*GOALS*.
(A) In the post on battery choice for a DIY build, what is the maximum charge rate given for the T30, Q30 and CTV4 batteries?
(B) In the post on battery choice for a DIY build, retype everything from "witch then throw" down to "ES8 in my opinion." without any changes.

*GIVEN TEXT*.
-*-

Running a dule 6355 what I think is normal for most diy builds (sorry single drives you have the powers to go fast and up hills and aceliration on you 6370 motors but the brakes are all ways a concern if its not the motor -A it’s the grip of urathane skidding on the road that’s what I found from experience. I just don’t trust it’s there and when it skids if I brake hard and I’m trying to be my own abs system it works but just IN MY OPINION. I feel as tho I just want more stoping power when some one steps out on you and I feel the only real argument for it is cost its a big saving on a build.)

Running 2 motors with its motor max at +35A -30to40A seems to be were I’m happy on my 10s

My vesc says it’s pulling up to +15A avrage burst of the battry so by the time I double for the second vesc and add a safety factor on then I’m pushing 2p safer to go 3p depending on the battry

I’ve not really ruled out any of the battery’s above parity much all of them would work until you look at regen T40 and VTC5a is rated to max 6A charge so a 3p would be 18A that’s 9A to each motor. T30 Q30 CTV4 is rated to max 4A charge so a 3p would be 12A that’s 6A to each motor I’m thinking is just not enough. Yes these are continues charging not burst but there is just no data on burst the best I can fined is mooch results

https://www.e-cigarette-forum.com/attachments/7306814d-0192-4d39-bf71-4d6fc4674cd5-jpeg.782887/

witch then throw another spanner in the works of his max life charge rating saying you can charge the CVT 5/5a/6 happy take 2 times the change rating of a Q30 before it reduces life span the battery and the 30T/40T are only 1/3 better than a Q30 baring in mined there also that much bigger 5mm longer adds nothing as that’s with to most builds 3mm deeper again adds nothing to most builds a 10s 4p pack (standers) will add 60mm in pack length so comparing a 420mm pack to a 360mm pack is about 1/8. not the 1/2 as much room again every one keep saying in lost Realestate to ES8 in my opinion.

-*-

*SUPPLIED MATERIAL*.

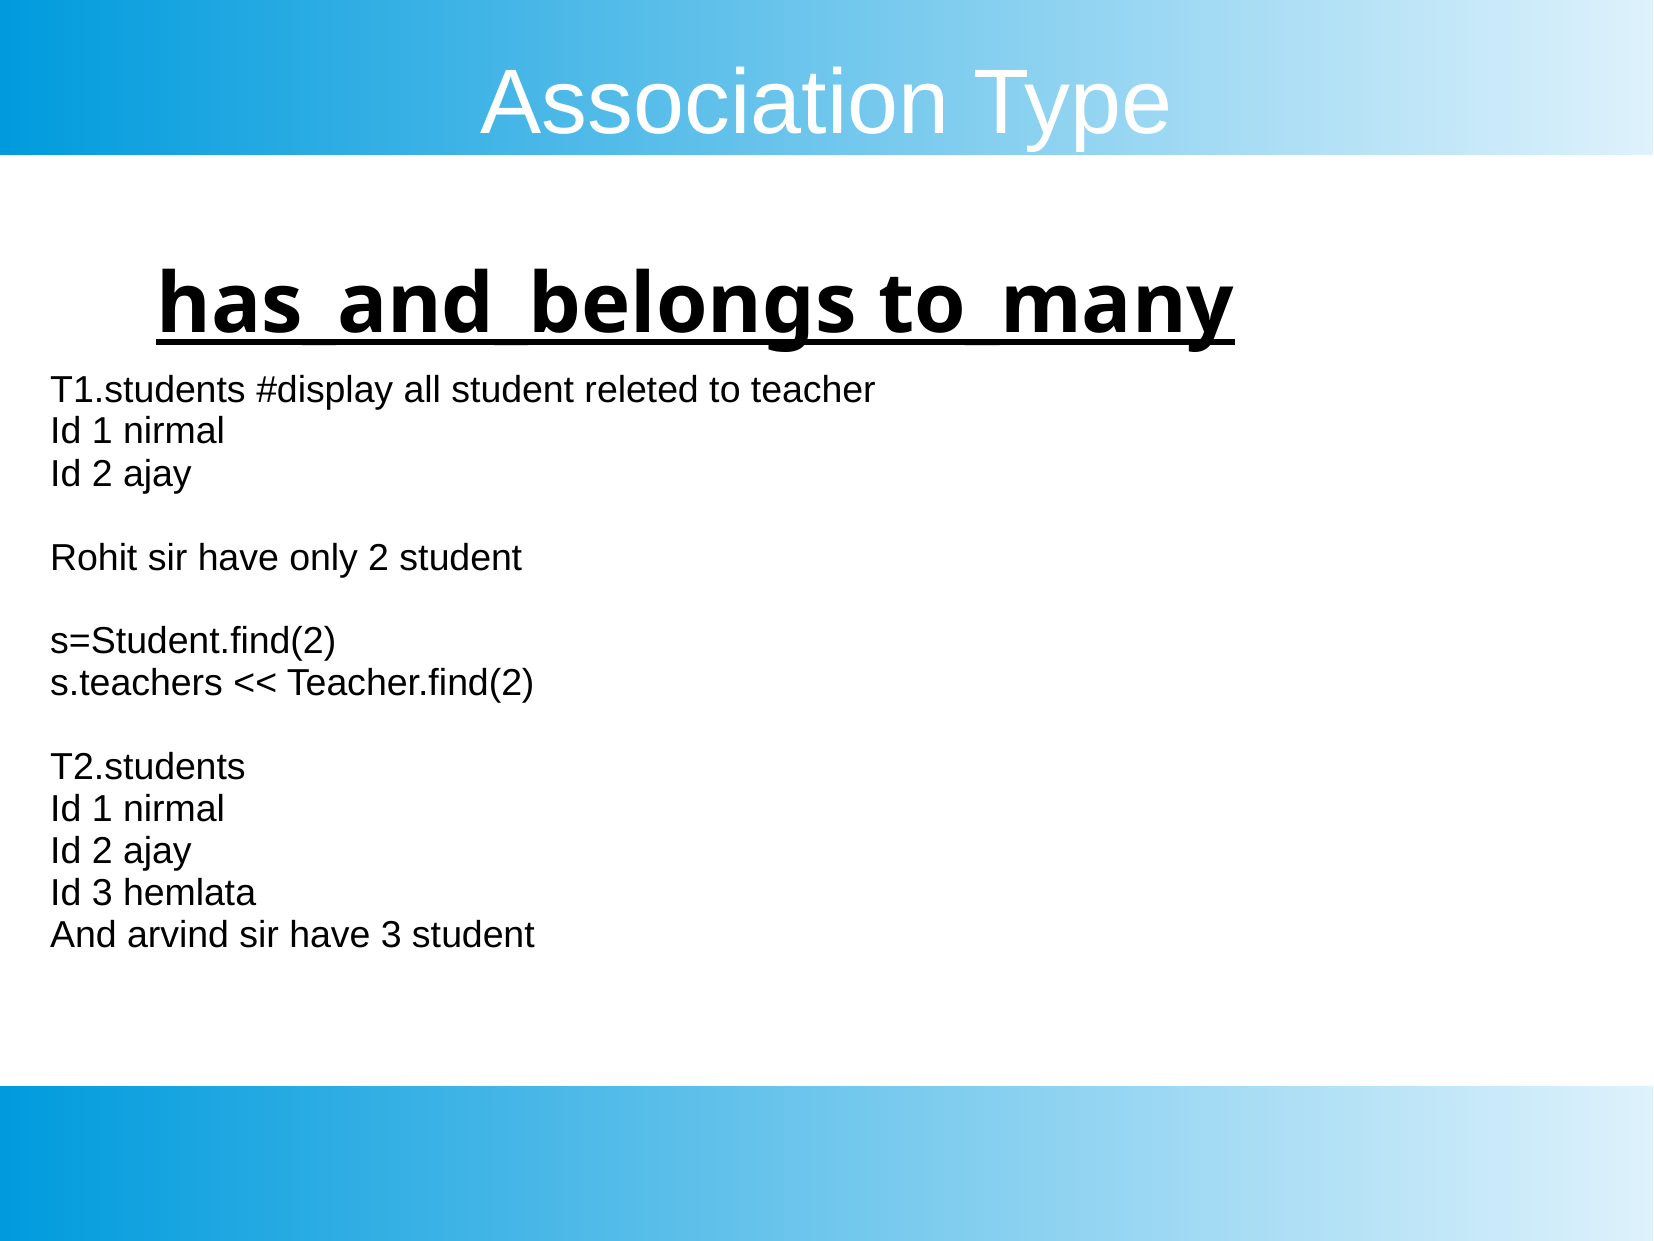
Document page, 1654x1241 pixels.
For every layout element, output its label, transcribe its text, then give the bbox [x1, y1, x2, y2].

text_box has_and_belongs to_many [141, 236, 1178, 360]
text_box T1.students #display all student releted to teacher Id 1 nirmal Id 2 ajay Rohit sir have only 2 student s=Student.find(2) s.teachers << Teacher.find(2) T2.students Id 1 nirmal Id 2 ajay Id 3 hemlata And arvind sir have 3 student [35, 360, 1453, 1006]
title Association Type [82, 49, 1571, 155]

-*-

*COMPLETE ANSWERS*.
(A) 4A

(B)
witch then throw another spanner in the works of his max life charge rating saying you can charge the CVT 5/5a/6 happy take 2 times the change rating of a Q30 before it reduces life span the battery and the 30T/40T are only 1/3 better than a Q30 baring in mined there also that much bigger 5mm longer adds nothing as that’s with to most builds 3mm deeper again adds nothing to most builds a 10s 4p pack (standers) will add 60mm in pack length so comparing a 420mm pack to a 360mm pack is about 1/8. not the 1/2 as much room again every one keep saying in lost Realestate to ES8 in my opinion.